Usted es joven, tiene futuro, puede aspirar a ser presidente en elecciones venideras. Nadie le quita el mérito de haber recogido 5 millones de firmas ni el cariño de miles de colombianos que creen en su proyecto. Pero la sensatez, en estos momentos, le exige grandeza. Le exige entender que el país necesita a una mujer experimentada, que conoce las entrañas del Estado, que puede reconciliar y organizar esta nación que tanto lo requiere.

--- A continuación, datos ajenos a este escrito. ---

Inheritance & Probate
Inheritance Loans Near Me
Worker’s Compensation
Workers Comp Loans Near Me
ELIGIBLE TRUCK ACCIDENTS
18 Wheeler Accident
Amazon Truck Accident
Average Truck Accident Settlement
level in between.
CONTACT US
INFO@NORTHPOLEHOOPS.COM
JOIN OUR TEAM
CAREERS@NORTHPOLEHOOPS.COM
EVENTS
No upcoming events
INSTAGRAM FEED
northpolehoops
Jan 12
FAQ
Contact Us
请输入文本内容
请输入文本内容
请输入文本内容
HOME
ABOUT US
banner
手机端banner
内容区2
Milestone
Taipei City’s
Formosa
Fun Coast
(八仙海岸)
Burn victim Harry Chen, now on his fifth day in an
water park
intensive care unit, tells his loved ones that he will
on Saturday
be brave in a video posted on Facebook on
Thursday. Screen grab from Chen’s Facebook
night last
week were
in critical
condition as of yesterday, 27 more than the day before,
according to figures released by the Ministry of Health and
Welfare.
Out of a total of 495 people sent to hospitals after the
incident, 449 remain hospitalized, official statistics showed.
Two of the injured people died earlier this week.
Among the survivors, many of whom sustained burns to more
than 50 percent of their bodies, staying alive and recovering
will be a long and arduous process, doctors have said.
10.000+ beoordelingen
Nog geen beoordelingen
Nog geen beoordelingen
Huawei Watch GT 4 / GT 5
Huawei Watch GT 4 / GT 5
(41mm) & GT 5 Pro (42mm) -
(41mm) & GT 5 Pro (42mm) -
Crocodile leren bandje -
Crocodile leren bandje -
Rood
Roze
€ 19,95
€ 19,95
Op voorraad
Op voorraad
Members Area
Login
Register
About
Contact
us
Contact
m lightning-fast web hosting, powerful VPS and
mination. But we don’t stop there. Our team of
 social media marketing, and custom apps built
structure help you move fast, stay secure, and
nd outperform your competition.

No lo digo con ánimo de ofender, sino con la convicción de quien observa el tablero político y sabe que las jugadas individuales, por brillantes que sean, no siempre conducen al triunfo colectivo. Paloma Valencia, con Daniel Oviedo, es la fórmula que puede derrotar a Cepeda. Usted puede ser recordado como el hombre que, con generosidad, le abrió las puertas a ese triunfo.
No permitamos que la arrogancia o el narcisismo nos jueguen una mala pasada. El momento es ahora. El país se lo va a agradecer, de lo contrario, una vez gane Iván Cepeda, vamos a extrañar a Gustavo Petro. Por eso Abelardo, es hora de asegurar el triunfo.